== ENTRIES SHOWN ==
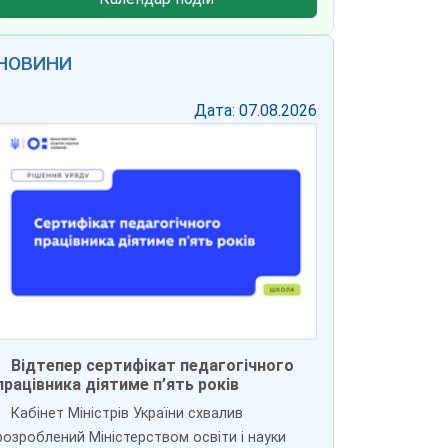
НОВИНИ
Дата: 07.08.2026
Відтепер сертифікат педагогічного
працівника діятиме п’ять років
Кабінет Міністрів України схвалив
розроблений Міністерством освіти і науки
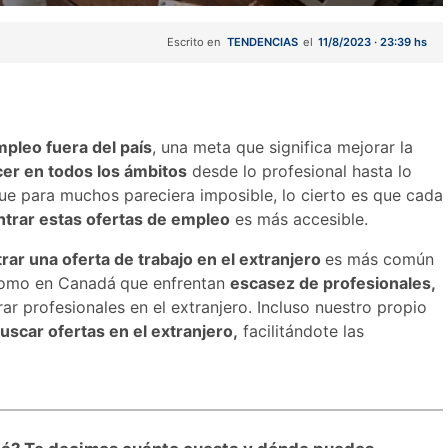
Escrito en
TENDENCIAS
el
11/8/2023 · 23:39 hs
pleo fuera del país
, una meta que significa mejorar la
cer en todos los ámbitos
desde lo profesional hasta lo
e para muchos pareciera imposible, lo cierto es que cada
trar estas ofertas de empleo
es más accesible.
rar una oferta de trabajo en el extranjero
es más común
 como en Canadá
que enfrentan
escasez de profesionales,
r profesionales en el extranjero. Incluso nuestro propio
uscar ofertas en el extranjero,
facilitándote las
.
===
== ENTRIES SHOWN ==
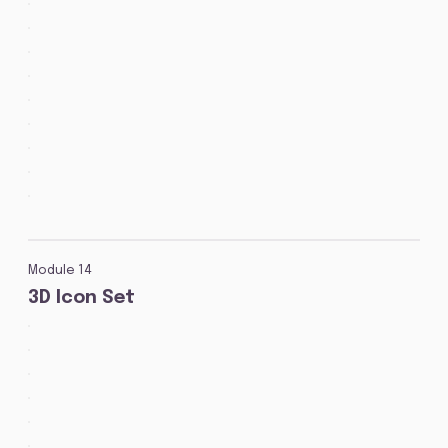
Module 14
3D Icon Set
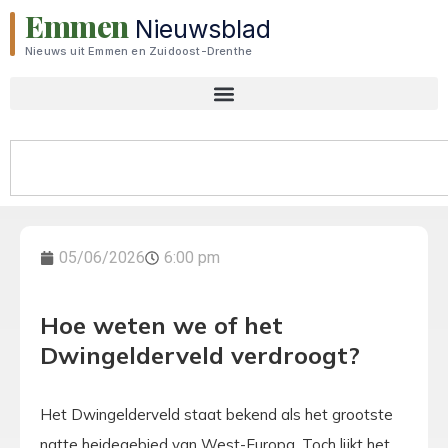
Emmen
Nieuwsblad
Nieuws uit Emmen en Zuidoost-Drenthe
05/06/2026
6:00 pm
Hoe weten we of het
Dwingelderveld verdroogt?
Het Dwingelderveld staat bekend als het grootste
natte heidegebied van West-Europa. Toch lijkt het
===
Could you output exactly the lines above, from the line with "Відтепер сертифікат педагогічного" up to and including the line with "cer en todos los ámbitos", and nothing else, skipping the pictures?

Відтепер сертифікат педагогічного
працівника діятиме п’ять років
Кабінет Міністрів України схвалив
розроблений Міністерством освіти і науки
Escrito en
TENDENCIAS
el
11/8/2023 · 23:39 hs
pleo fuera del país
, una meta que significa mejorar la
cer en todos los ámbitos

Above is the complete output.